Xilinx-CNS / sfptpd

Solarflare Enhanced PTP Daemon. Use multiple PTP and PPS sources and sync local clocks together in one integrated application with high quality timestamp filtering, supporting bonds and VLANs, real time and long term stats reporting.
Other
25 stars 4 forks source link

Incorrect PTP clock (phc) selected with ConnectX-4 Lx #15

Closed sasharozenson closed 2 months ago

sasharozenson commented 2 months ago

Summary

When using sfptpd (version 3.7.1.1007) with Mellanox Technologies MT27710 Family [ConnectX-4 Lx], the daemon incorrectly picks the phc clock. This results in incorrect timestamps being applied.

Steps to Reproduce

  1. Manually set the PTP time on active interface, on which PTP Feed is being sent - /dev/ptp5 (name: enp5s0f1np1):

    sudo phc_ctl enp5s0f1np1 set 1000000000

    Expected time: Sun Sep 9 04:16:55 2001

  2. Start systemctl start sfptpd.

  3. The daemon incorrectly selects phc4 (associated with inactive interface enp5s0f0np0):

    Sep 11 13:25:04 somehost sfptpd[6380]: ptp: clock is phc4(enp5s0f0np0/enp5s0f1np1)
  4. When fetching the time for /dev/ptp4, it shows the incorrect date, fast-forwarding by 23 years:

    $ sudo phc_ctl /dev/ptp4 get
    phc_ctl[2210.504]: clock time is 2452138531.803377006 or Sun Sep 15 07:35:31 2047
  5. Meanwhile, /dev/ptp5 still retains the manually set timestamp:

    $ sudo phc_ctl /dev/ptp5 get
    phc_ctl[2231.775]: clock time is 1000001815.971293202 or Sun Sep  9 04:16:55 2001

Expected Behavior

The daemon should pick the correct PTP clock (phc5, not phc4), corresponding to the interface enp5s0f1np1, and properly sync the time without any large jumps.

Actual Behavior

The clock is unexpectedly advanced by 23 years due to the wrong PTP clock (phc4) being selected. This happens even with timestamping_interfaces and interface explicitly set to enp5s0f1np1.

Debug Information

Output showing two interfaces, each with its own PTP clock:

$ sudo ethtool -T enp5s0f1np1 | grep PTP
PTP Hardware Clock: 5

$ sudo ethtool -T enp5s0f0np0 | grep PTP
PTP Hardware Clock: 4

Hardware: Mellanox Technologies MT27710 Family [ConnectX-4 Lx]
SFPTPD: 3.7.1.1007
OS: Debian 11 "Bullseye"

sasharozenson commented 2 months ago

Update: After further investigation, I discovered the assume_one_phc_per_nic off option. This setting seems relevant for our case, as it prevents the assumption that only one PHC exists per NIC.
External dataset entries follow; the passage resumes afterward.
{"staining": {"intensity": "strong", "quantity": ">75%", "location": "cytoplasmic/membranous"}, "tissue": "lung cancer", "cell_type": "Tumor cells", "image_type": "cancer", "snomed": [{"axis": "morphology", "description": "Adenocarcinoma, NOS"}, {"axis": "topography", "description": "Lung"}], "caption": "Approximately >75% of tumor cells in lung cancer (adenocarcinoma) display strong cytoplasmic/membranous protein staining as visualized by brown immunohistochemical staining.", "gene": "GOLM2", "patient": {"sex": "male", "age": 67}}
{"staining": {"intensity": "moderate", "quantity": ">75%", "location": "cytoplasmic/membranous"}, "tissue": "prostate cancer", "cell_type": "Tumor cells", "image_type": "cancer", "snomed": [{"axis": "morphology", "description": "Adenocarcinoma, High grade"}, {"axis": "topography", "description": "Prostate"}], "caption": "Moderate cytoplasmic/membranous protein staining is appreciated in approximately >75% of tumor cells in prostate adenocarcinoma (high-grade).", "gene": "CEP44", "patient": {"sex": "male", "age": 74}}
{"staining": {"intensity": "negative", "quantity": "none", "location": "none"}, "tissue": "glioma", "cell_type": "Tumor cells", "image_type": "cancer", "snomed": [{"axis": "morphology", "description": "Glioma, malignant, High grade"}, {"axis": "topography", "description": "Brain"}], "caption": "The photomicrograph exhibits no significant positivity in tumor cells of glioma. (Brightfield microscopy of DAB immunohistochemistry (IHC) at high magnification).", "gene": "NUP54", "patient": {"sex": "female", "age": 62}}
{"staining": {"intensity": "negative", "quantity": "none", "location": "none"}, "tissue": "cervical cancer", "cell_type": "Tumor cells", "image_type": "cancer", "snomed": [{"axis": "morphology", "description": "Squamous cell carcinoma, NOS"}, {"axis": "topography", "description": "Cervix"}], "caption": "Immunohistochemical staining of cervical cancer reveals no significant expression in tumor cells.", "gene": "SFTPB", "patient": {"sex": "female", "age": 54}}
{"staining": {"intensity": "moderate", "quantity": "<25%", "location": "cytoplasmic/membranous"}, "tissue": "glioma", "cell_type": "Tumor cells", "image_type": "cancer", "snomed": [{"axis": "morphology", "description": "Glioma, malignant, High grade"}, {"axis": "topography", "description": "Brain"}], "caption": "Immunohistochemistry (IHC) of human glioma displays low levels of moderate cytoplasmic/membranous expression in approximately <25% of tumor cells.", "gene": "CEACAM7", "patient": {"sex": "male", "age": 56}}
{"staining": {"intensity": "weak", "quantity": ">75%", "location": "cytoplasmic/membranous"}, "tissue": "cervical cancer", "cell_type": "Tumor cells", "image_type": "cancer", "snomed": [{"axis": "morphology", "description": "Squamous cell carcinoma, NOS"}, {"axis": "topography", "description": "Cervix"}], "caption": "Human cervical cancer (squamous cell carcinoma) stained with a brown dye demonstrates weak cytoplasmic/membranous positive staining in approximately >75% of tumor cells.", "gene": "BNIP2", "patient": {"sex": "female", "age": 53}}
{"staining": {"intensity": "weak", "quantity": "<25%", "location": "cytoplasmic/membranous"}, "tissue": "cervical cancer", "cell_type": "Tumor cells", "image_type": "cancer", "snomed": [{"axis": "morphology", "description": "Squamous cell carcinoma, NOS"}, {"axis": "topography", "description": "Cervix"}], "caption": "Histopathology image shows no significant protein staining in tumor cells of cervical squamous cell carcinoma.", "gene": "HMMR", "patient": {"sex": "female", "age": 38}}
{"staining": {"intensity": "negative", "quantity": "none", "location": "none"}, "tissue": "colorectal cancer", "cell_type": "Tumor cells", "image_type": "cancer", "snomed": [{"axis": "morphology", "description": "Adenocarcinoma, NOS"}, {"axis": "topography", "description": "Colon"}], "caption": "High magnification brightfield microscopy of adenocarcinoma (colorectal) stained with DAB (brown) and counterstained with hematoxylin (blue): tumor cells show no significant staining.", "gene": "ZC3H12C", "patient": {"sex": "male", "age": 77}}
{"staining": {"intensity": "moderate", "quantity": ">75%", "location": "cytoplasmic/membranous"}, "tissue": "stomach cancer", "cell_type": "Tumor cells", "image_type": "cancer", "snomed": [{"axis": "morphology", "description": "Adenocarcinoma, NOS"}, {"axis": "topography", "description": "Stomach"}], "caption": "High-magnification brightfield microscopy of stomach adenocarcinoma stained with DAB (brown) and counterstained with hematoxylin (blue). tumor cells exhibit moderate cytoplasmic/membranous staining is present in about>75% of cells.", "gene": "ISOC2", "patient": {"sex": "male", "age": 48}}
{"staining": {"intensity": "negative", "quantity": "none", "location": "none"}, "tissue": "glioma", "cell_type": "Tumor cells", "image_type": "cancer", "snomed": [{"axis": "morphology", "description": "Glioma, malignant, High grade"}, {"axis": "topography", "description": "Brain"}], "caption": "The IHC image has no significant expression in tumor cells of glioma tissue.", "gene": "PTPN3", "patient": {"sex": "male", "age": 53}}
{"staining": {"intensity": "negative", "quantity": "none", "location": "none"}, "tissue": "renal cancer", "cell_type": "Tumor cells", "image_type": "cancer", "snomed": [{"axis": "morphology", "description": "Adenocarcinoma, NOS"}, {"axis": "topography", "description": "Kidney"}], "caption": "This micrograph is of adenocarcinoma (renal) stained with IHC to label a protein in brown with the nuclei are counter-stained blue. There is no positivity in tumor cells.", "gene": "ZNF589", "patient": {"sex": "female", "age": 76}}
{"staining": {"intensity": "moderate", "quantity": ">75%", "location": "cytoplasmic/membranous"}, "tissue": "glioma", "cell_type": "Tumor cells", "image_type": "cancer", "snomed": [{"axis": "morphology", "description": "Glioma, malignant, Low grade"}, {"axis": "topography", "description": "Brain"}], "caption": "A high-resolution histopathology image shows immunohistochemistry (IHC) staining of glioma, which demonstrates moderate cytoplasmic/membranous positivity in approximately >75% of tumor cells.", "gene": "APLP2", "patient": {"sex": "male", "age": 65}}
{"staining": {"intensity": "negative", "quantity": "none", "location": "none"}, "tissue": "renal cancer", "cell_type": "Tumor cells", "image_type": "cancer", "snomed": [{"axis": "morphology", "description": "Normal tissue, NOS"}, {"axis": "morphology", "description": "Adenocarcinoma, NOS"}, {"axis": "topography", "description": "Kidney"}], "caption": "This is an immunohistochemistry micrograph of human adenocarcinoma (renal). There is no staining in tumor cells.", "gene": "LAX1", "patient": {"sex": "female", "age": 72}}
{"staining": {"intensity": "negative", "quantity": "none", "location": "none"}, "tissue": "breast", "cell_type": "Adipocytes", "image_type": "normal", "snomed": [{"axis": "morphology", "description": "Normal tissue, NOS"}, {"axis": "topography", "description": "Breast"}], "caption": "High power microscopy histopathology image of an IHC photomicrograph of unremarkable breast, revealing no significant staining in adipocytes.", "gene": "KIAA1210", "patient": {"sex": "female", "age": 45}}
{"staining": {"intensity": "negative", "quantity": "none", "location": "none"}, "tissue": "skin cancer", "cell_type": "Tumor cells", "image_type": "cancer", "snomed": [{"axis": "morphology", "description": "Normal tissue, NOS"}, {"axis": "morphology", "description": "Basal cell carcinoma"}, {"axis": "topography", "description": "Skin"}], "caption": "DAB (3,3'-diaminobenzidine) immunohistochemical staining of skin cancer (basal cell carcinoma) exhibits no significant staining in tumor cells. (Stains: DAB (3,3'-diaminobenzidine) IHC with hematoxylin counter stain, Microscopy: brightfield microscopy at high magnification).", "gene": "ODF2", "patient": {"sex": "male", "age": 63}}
I will test with this option and report back with results. Thanks.

abower-amd commented 2 months ago

Hi @sasharozenson,

Thanks for raising and closing this issue!

The assume_one_phc_per_nic feature was added to help with some third party NICs that provided multiple phc instances but which represented the same underlying clock. That is a scenario that doesn't work very well with sfptpd because sfptpd by default auto-discovers all the NIC clocks to sink them together - a feature of the monolithic design of sfptpd in contrast with some other software.

However, this workaround turns out not to be an effective solution and also doesn't work well in the case you have found where the clocks really are independent as advertised.

The next release of sfptpd disables this feature by default (ChangeLog entry).

The current recommendation for users of third party NICs where multiple phc devices are present that are not independent is to list the clocks to be synced explicitly with the clock_list option. This is not relevant for you, however.

Andrew